WebmasterWorld Administrator 10+ Year Member Top Contributors Of The Month



A very good piece in Practical Ecommerce by Bill Hartzer:

In January 2015, a nationwide ticket seller based in Chicago claimed its Google local listing. The effect was to severely reduce web traffic, as shown in this graph.


Should Ecommerce Merchants Claim Local Business Listings? [practicalecommerce.com]

Andy Langton

3:24 pm on May 10, 2016 (gmt 0)

WebmasterWorld Senior Member 10+ Year Member Top Contributors Of The Month



The chart provided is a very odd choice and does not seem to support the claims very well at all. The caption says that the local change happened in January 2015 (no idea why the chart compares 26 month periods, including 2011-2014!). The blue line shows both before and after Jan 2015, with a possible small loss of traffic. The orange line compares a period long before 2015. A better comparison would be 2015 vs. 2014 which would also allow for some seasonal comparison.

Not commenting on the local claim, but there's no data in that article that properly supports it, in my view, which is a shame.

bakedjake

3:36 pm on May 10, 2016 (gmt 0)

WebmasterWorld Administrator 10+ Year Member Top Contributors Of The Month



I don't think it's really meant as a comparison (Although the seasonality would be interesting for sure!), just as a continuation - orange line is historical to the point where the change was made, and blue was after (and it is clearly lower than it ever has been at any previous point).

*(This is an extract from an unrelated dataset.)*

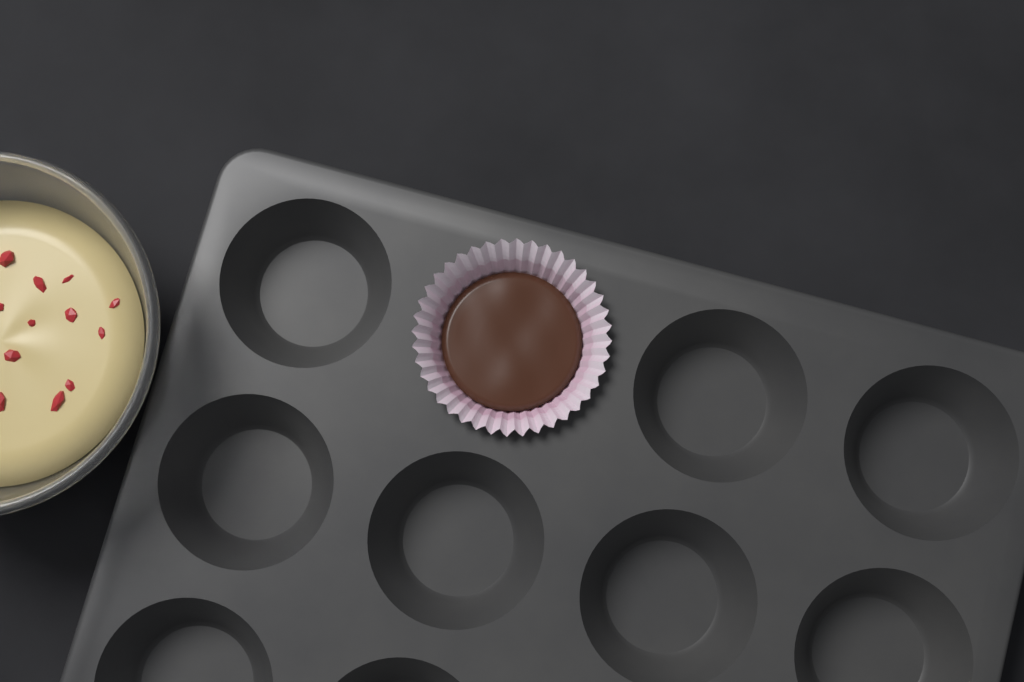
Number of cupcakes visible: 1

There is naturally more we want to know but I think the piece is thought provoking, numbers aside. Especially when as an e-commerce merchant your first instinct might indeed be to grab a local listing, just to telegraph legitimacy, even if you're more of a nationwide provider.

Andy Langton

4:01 pm on May 10, 2016 (gmt 0)

WebmasterWorld Senior Member 10+ Year Member Top Contributors Of The Month



orange line is historical to the point where the change was made, and blue was after


It isn't unfortunately - the orange line shows data ending 11 months before the article says the change occurred (January 2015) so I don't know why it is there at all (especially as it isn't lined up with calendar months). It seems to be inviting comparisons that aren't relevant.

The blue line starts 10 months before the change which occurs just before halfway along the blue line. If you place the orange line to the left of the blue so that it actually shows data over time (as I have crudely done below) I don't think there's a clear picture at all:

[i.imgur.com...]

Don't know if I'm missing something!

bakedjake

4:10 pm on May 10, 2016 (gmt 0)

WebmasterWorld Administrator 10+ Year Member Top Contributors Of The Month



Nope, you're completely right - I missed the year on the date selection. It's 11 months prior. My mistake.

I'm still interested in the premise. Maybe Bill can share better filtered data with us.

htmlbasictutor

3:08 pm on May 18, 2016 (gmt 0)

10+ Year Member



Regarding questions above about the data - from the comment section by the author:
Diane, regarding the graph above, that’s probably not the best example–it just shows the difference in traffic before/after the local maps (Google My Business) location was verified.

When I looked at when it was verified and when it was not, there was a significant amount of traffic loss related to certain visitors from certain cities and locations that were visiting the site. Then, once it was verified, I noticed a lot more traffic coming from within 500 miles of the verified business location.

This business wanted to remain anonymous, so I can’t provide any more details.

It certainly would be a concern for a firm that sells nationally or internationally.